Aunt Elena interrupted my thoughts, reminding me of the more pressing matter of putting an end to my visits from Mr. Wilkes. “The Wilkeses’ grandson, Gary Barrett, owns the house. He’s the one we’re investigating for.”
Mr. Graves coughed and spat another glob into his tin can. “Trying to sell the old Wilkes place, is he? Old Man Wilkes’ll never let it happen.”
“I believe he’s been trying to rent it out,” said Aunt Elena quietly. “But no one will stay.”
Mr. Graves leered at us. “And no wonder. A PI and a baby psychic trying to rid yourselves of that mean old spirit with salt and holy water.”
Aunt Elena stiffened. “Frank Martinez is helping me. And Mr. Barrett’s already got the house on OPI’s waiting list and the town psychics did nothing. So he called me.” She sounded indignant, but I wanted to hear what Mr. Graves had to say.
Mr. Graves looked straight at me again. “He’s been attacking you, and no one else?”
“Yes, sir. That’s right,” I mumbled. “Except he . . . he hurt or killed the old school janitor ghost, Mr. Thomas, when he tried to protect me.”
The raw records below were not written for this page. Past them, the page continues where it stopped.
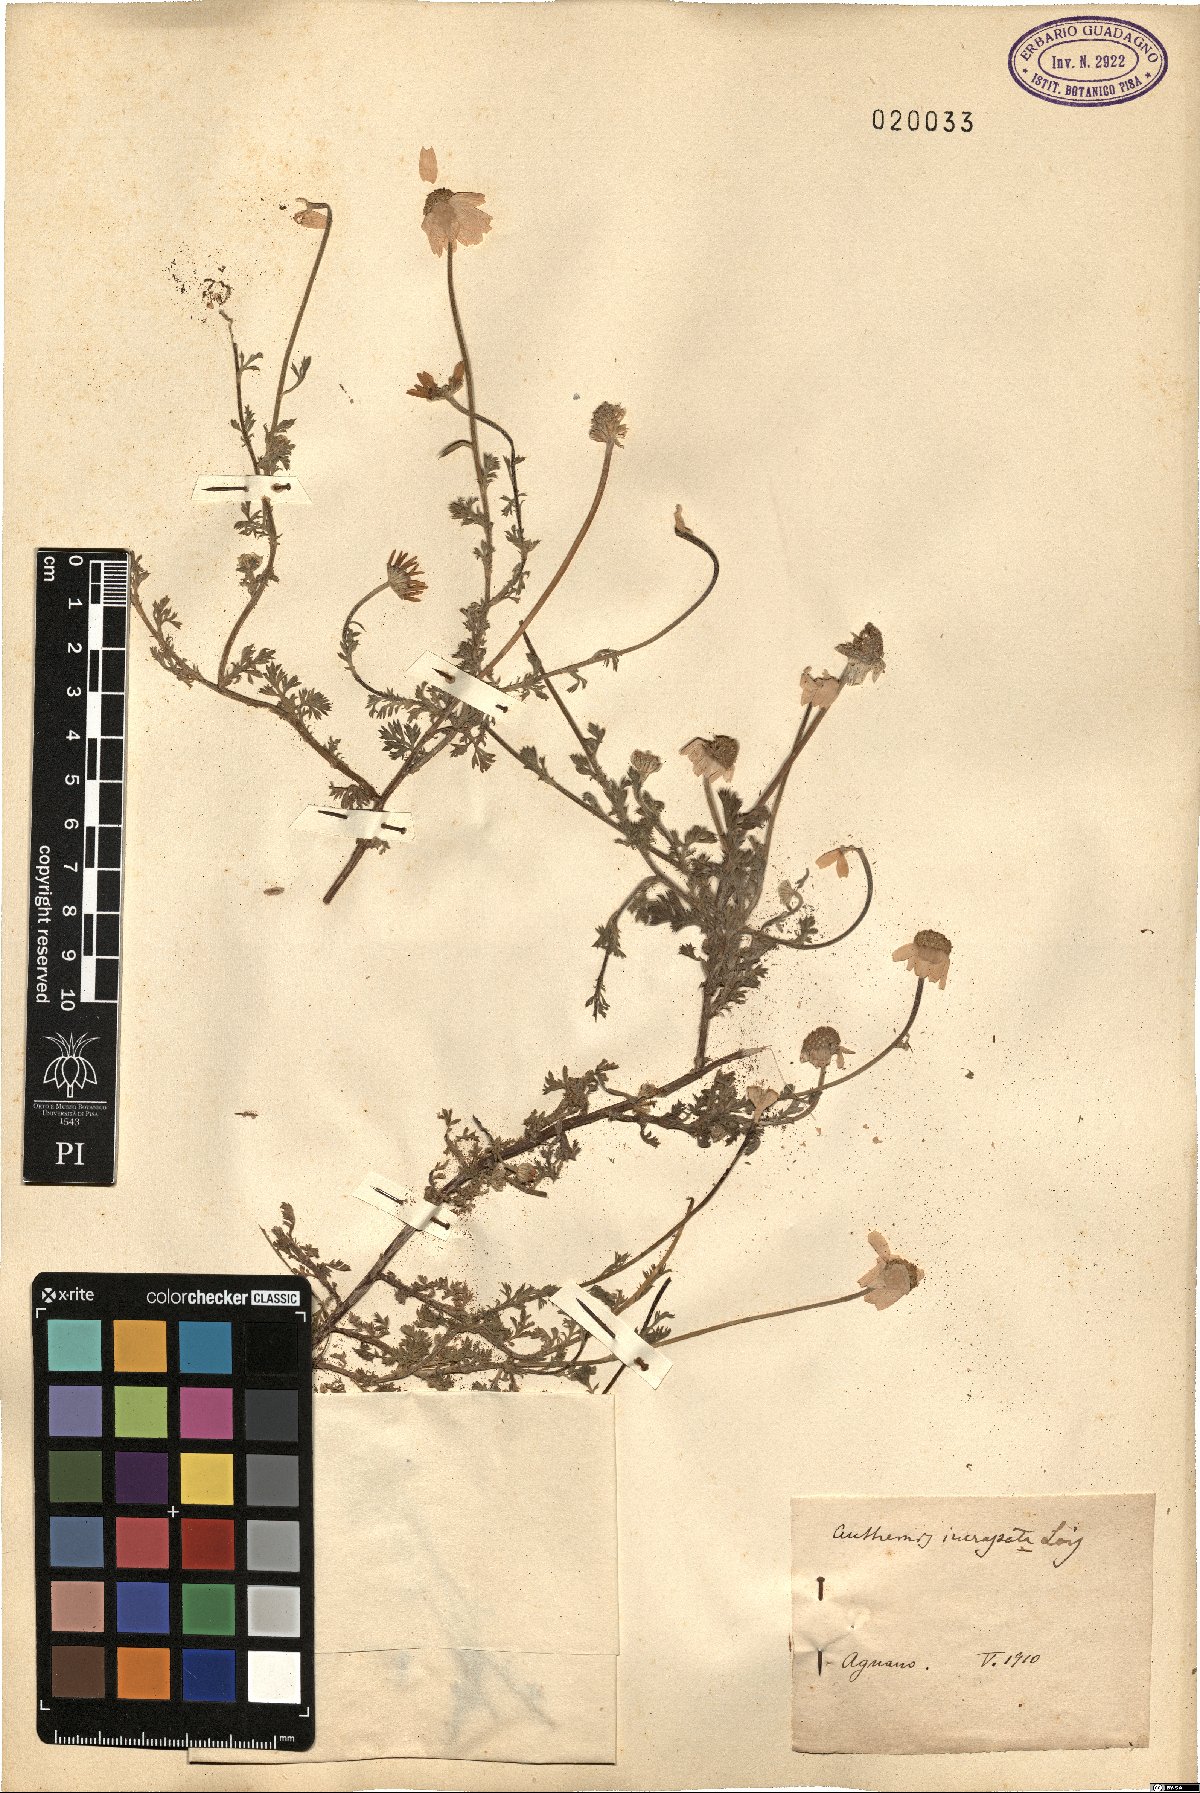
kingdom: Plantae
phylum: Tracheophyta
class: Magnoliopsida
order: Asterales
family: Asteraceae
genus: Anthemis
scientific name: Anthemis arvensis
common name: Corn chamomile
“Wilbur Thomas?” Mr. Graves’s voice quivered.
I nodded.
“Good man, Wilbur Thomas. Came up here years ago from Baton Rouge. I’m not surprised he’s still hangin’ around that school. He loved it as much as life. His spirit may have been injured. Maybe had some of the energy drained from it. But you can’t kill a ghost, son.” Mr. Graves sounded confident, but his foot thumped worriedly against the edge of his desk. “He may come back—eventually.” The old caretaker pulled out a chart of the cemetery and tapped his finger against one of the plot marks. “You’ve got to put Mrs. Wilkes to rest, boy, then we can take care of her murdering coot of a husband.”
“And how are we supposed to do that?” Jason asked before I could get the words out.
“The bones, boy. You’ve got ta bury the bones.”
Of course we did. Now all we had to do was explain to Mr. Wilkes’s estranged grandson that we didn’t have a simple haunting. That we had to destroy his century-old basement wall, find his murdered grandmother’s bones, bury them, and get the ghosts to cross over. All without OPI or a town psychic. And we’d have to do it before Dad dragged me back to the shrink on Monday. I only hoped Mr. Barrett wouldn’t mind having a renovation project to deal with in exchange for the ghosts.
Mr. Graves pointed a finger at me. “You bury her bones and you’ll stand a chance of sending Old Man Wilkes on his way, too. Until Mrs. Wilkes is at peace, there’s no way you’ll force him to cross over.”